2年ぶりに榛名の夏 4

掛かりの悪さは、まったく変わらず。それでも何とかいいところを探そうと、スターティンググリッドの前でいくつかの円弧を描いてから、全開で第1コーナーまでの短い距離を加速する。連続ジャンプをひとつずついなして、通称「バス停ジャンプ」を大きく跳び上がる。SXの上質なサスペンションを持ってしても、左ヒザには衝撃が残る。ただ、あと少しの勇気が、なかなか出てこない。それよりも勾配のついた斜面に、何かが足りない。それは、続く長い上り坂、気持ちよく駆け抜けていけるはずの直線で、はっきりわかった。いつものチカラが・・・ない。
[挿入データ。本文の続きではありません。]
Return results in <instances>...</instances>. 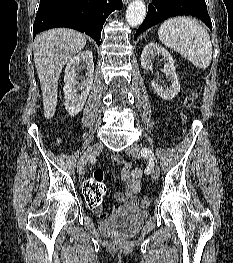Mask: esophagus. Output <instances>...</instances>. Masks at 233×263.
<instances>
[{
	"label": "esophagus",
	"mask_w": 233,
	"mask_h": 263,
	"mask_svg": "<svg viewBox=\"0 0 233 263\" xmlns=\"http://www.w3.org/2000/svg\"><path fill=\"white\" fill-rule=\"evenodd\" d=\"M130 0H123V4L127 5L129 3Z\"/></svg>",
	"instance_id": "34e87169"
}]
</instances>
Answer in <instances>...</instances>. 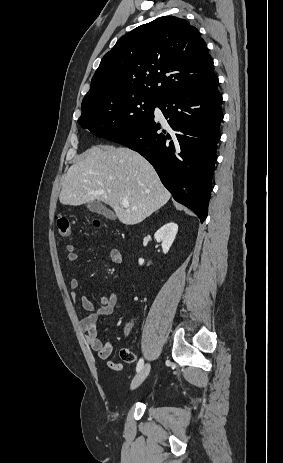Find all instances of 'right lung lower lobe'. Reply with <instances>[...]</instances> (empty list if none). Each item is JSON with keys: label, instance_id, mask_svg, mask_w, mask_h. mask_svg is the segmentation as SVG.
I'll return each instance as SVG.
<instances>
[{"label": "right lung lower lobe", "instance_id": "obj_1", "mask_svg": "<svg viewBox=\"0 0 283 463\" xmlns=\"http://www.w3.org/2000/svg\"><path fill=\"white\" fill-rule=\"evenodd\" d=\"M217 86L215 78L206 85L168 94L157 104L167 125L153 115L134 129L108 139L146 158L173 198L192 209L201 223L207 217L223 120Z\"/></svg>", "mask_w": 283, "mask_h": 463}]
</instances>
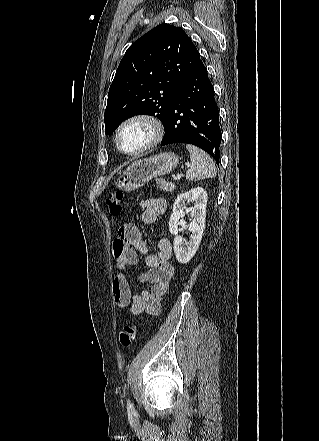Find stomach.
<instances>
[{
    "label": "stomach",
    "mask_w": 319,
    "mask_h": 441,
    "mask_svg": "<svg viewBox=\"0 0 319 441\" xmlns=\"http://www.w3.org/2000/svg\"><path fill=\"white\" fill-rule=\"evenodd\" d=\"M178 164L174 153H161L154 157L137 160L127 167L115 181L119 190L134 191L152 178L172 172Z\"/></svg>",
    "instance_id": "obj_1"
}]
</instances>
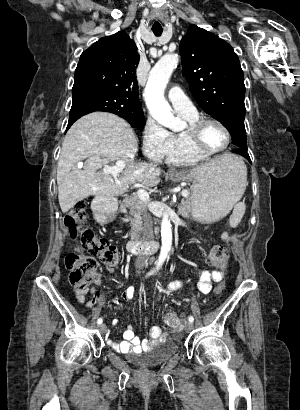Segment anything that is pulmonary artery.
<instances>
[{
  "label": "pulmonary artery",
  "instance_id": "1",
  "mask_svg": "<svg viewBox=\"0 0 300 410\" xmlns=\"http://www.w3.org/2000/svg\"><path fill=\"white\" fill-rule=\"evenodd\" d=\"M167 97L175 111L181 113L196 112L192 101L179 88L173 87L169 89Z\"/></svg>",
  "mask_w": 300,
  "mask_h": 410
}]
</instances>
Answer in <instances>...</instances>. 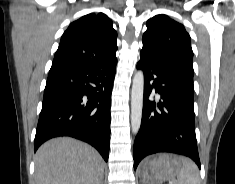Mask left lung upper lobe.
<instances>
[{"instance_id": "1", "label": "left lung upper lobe", "mask_w": 235, "mask_h": 184, "mask_svg": "<svg viewBox=\"0 0 235 184\" xmlns=\"http://www.w3.org/2000/svg\"><path fill=\"white\" fill-rule=\"evenodd\" d=\"M142 52L157 63L172 69L193 90V51L184 26L166 15H157L146 23Z\"/></svg>"}]
</instances>
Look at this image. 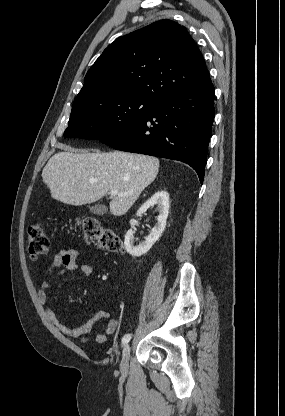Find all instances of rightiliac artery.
<instances>
[{"label": "right iliac artery", "mask_w": 285, "mask_h": 416, "mask_svg": "<svg viewBox=\"0 0 285 416\" xmlns=\"http://www.w3.org/2000/svg\"><path fill=\"white\" fill-rule=\"evenodd\" d=\"M130 339H131V334H126V335H124L123 336V338H122V344H127L129 341H130Z\"/></svg>", "instance_id": "right-iliac-artery-1"}]
</instances>
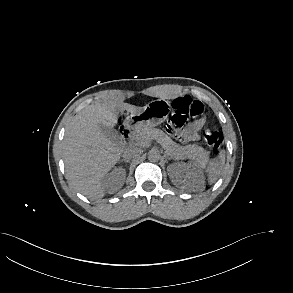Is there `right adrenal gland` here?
<instances>
[{"label":"right adrenal gland","mask_w":293,"mask_h":293,"mask_svg":"<svg viewBox=\"0 0 293 293\" xmlns=\"http://www.w3.org/2000/svg\"><path fill=\"white\" fill-rule=\"evenodd\" d=\"M120 162L129 163L130 161L129 160H126V159H122V160H120Z\"/></svg>","instance_id":"2a0ac1e0"}]
</instances>
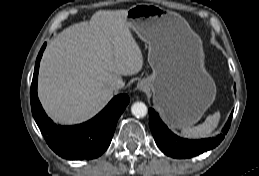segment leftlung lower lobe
<instances>
[{"instance_id": "0a47b994", "label": "left lung lower lobe", "mask_w": 259, "mask_h": 176, "mask_svg": "<svg viewBox=\"0 0 259 176\" xmlns=\"http://www.w3.org/2000/svg\"><path fill=\"white\" fill-rule=\"evenodd\" d=\"M231 119L232 114L223 128V134L217 137L188 140L173 134L162 122L155 110H149V125L156 144L166 155L174 158H190L215 148L223 140L224 134L228 132Z\"/></svg>"}]
</instances>
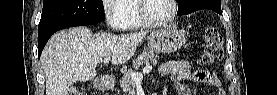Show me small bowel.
<instances>
[{"mask_svg": "<svg viewBox=\"0 0 277 95\" xmlns=\"http://www.w3.org/2000/svg\"><path fill=\"white\" fill-rule=\"evenodd\" d=\"M158 72L162 76L169 75L174 83L176 93L179 95H190V90L183 83L184 80H189L202 85H211L219 87L221 82L215 75L204 70L192 71L189 63L181 60H169L162 63ZM217 94H224L219 91Z\"/></svg>", "mask_w": 277, "mask_h": 95, "instance_id": "c3829d8e", "label": "small bowel"}]
</instances>
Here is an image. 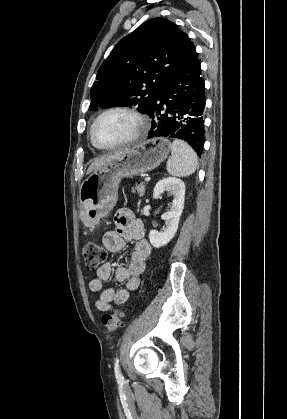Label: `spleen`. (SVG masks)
I'll return each instance as SVG.
<instances>
[{
  "mask_svg": "<svg viewBox=\"0 0 287 419\" xmlns=\"http://www.w3.org/2000/svg\"><path fill=\"white\" fill-rule=\"evenodd\" d=\"M198 166L197 155L194 150L182 140H174L171 144V156L167 161L169 174L186 177L193 174Z\"/></svg>",
  "mask_w": 287,
  "mask_h": 419,
  "instance_id": "3e777b00",
  "label": "spleen"
}]
</instances>
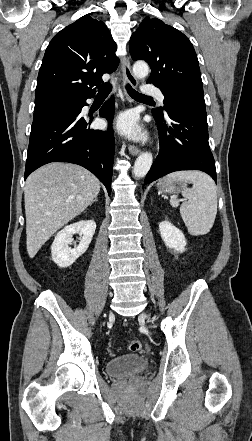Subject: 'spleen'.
Listing matches in <instances>:
<instances>
[{
    "mask_svg": "<svg viewBox=\"0 0 252 441\" xmlns=\"http://www.w3.org/2000/svg\"><path fill=\"white\" fill-rule=\"evenodd\" d=\"M190 181L192 188H184L186 202L180 206L181 217L192 236L207 234L217 214V192L213 179L201 171H178L166 177L167 182ZM172 207L178 206L176 196L170 200Z\"/></svg>",
    "mask_w": 252,
    "mask_h": 441,
    "instance_id": "3e777b00",
    "label": "spleen"
}]
</instances>
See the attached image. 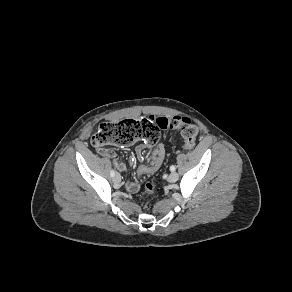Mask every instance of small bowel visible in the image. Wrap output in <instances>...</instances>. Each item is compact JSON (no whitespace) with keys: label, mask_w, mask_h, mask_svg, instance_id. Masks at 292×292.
I'll return each mask as SVG.
<instances>
[{"label":"small bowel","mask_w":292,"mask_h":292,"mask_svg":"<svg viewBox=\"0 0 292 292\" xmlns=\"http://www.w3.org/2000/svg\"><path fill=\"white\" fill-rule=\"evenodd\" d=\"M145 146H147L150 149V157L147 164L140 165L137 168L138 175L150 174V173L155 172L161 166L164 159L165 151H164V146L162 143H159V142L151 143V142L146 141ZM140 150L141 148L138 149V152ZM98 151L101 155L112 159L117 169H119L122 172L127 171L126 162L120 159L114 151L110 149H101ZM129 163L131 165L135 163V158L133 156L130 157ZM125 187L128 192L136 193L138 192L140 186L135 181H126Z\"/></svg>","instance_id":"small-bowel-1"}]
</instances>
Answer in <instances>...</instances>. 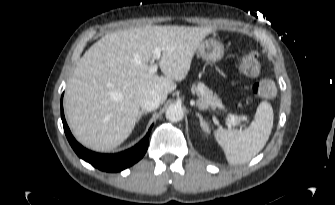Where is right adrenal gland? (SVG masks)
Here are the masks:
<instances>
[{"instance_id": "2a0ac1e0", "label": "right adrenal gland", "mask_w": 335, "mask_h": 205, "mask_svg": "<svg viewBox=\"0 0 335 205\" xmlns=\"http://www.w3.org/2000/svg\"><path fill=\"white\" fill-rule=\"evenodd\" d=\"M147 114L145 111H140L139 116L137 118V122L141 119L142 115Z\"/></svg>"}]
</instances>
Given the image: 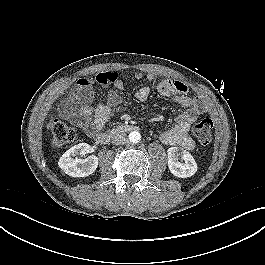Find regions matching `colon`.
<instances>
[{
	"mask_svg": "<svg viewBox=\"0 0 265 265\" xmlns=\"http://www.w3.org/2000/svg\"><path fill=\"white\" fill-rule=\"evenodd\" d=\"M108 75H100L98 79L101 80L103 77ZM213 128V122L208 117H201L192 127V133L202 145H207L211 141V132ZM53 144L57 147H63L67 144H71L77 140L76 130L67 125L61 118H57L54 121L52 128Z\"/></svg>",
	"mask_w": 265,
	"mask_h": 265,
	"instance_id": "obj_1",
	"label": "colon"
}]
</instances>
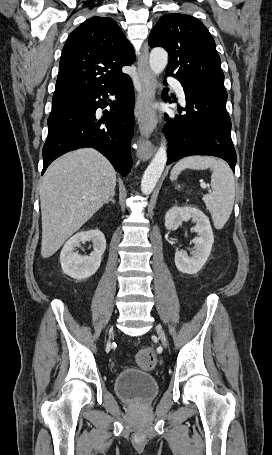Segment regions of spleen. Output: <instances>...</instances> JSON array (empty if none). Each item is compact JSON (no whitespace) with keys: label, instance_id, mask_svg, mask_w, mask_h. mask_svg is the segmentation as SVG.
<instances>
[{"label":"spleen","instance_id":"spleen-1","mask_svg":"<svg viewBox=\"0 0 272 455\" xmlns=\"http://www.w3.org/2000/svg\"><path fill=\"white\" fill-rule=\"evenodd\" d=\"M186 168L212 170V192L204 195L203 201L211 213L215 228L222 229L231 215L235 199V181L230 167L224 161L213 157L190 156L176 163L170 173V179L175 181Z\"/></svg>","mask_w":272,"mask_h":455}]
</instances>
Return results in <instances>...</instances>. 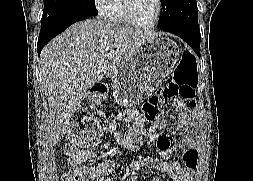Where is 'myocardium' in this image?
I'll list each match as a JSON object with an SVG mask.
<instances>
[{
	"instance_id": "1",
	"label": "myocardium",
	"mask_w": 253,
	"mask_h": 181,
	"mask_svg": "<svg viewBox=\"0 0 253 181\" xmlns=\"http://www.w3.org/2000/svg\"><path fill=\"white\" fill-rule=\"evenodd\" d=\"M156 14L155 17L153 19V21H151L150 23H141L136 21L131 12H130V7H129V0H121V8H122V14H123V18L124 21L136 28H141V29H151L154 28L158 25L161 16H162V11H163V4H162V0H156Z\"/></svg>"
}]
</instances>
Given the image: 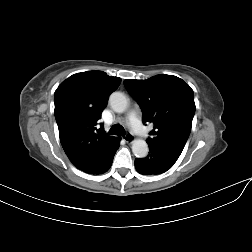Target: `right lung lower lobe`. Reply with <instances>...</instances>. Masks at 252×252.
<instances>
[{"mask_svg":"<svg viewBox=\"0 0 252 252\" xmlns=\"http://www.w3.org/2000/svg\"><path fill=\"white\" fill-rule=\"evenodd\" d=\"M119 142H120V137H118L116 140H114V142L110 145L109 156H108L106 162L98 171H96L92 174H95V175L103 174L109 170V168L111 167L112 162H113L114 154H115L116 150L119 148Z\"/></svg>","mask_w":252,"mask_h":252,"instance_id":"right-lung-lower-lobe-1","label":"right lung lower lobe"}]
</instances>
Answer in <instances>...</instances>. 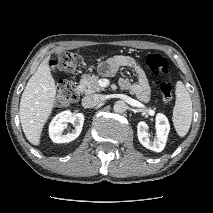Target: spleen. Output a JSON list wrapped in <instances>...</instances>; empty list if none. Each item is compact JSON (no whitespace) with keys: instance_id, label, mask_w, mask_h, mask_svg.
<instances>
[{"instance_id":"obj_1","label":"spleen","mask_w":213,"mask_h":213,"mask_svg":"<svg viewBox=\"0 0 213 213\" xmlns=\"http://www.w3.org/2000/svg\"><path fill=\"white\" fill-rule=\"evenodd\" d=\"M176 103L173 109V124L177 134L184 137L191 126L192 121V101L185 85L178 81L176 83Z\"/></svg>"}]
</instances>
おまけに、一度回転を落としてしまうと、半クラッチだけでは戻ってきてもくれない。止まるような速度に落ちる裏山のカーブで、何度もエンジンを止めてしまいそうになるSX。急勾配を下りていく間にも、回転を落とさないように、そしてクラッチを切らないように、神経を行き渡らせる。湿気た路面のことなど、すっかり忘れてしまうほど、愛機のチカラは頼りなかった。そして、そろそろ戻ろうかと挑んだシングルジャンプ。その手前、パドックを右の視界の片隅に見ているとき、足下のエンジンから、小刻みに金属を叩くような音が聞こえてきた。チカラなくジャンプを跳び出すと、その金属音も消えて、すぐにガス欠を起こしたように大きなエンジンブレーキが車体を包んでいった。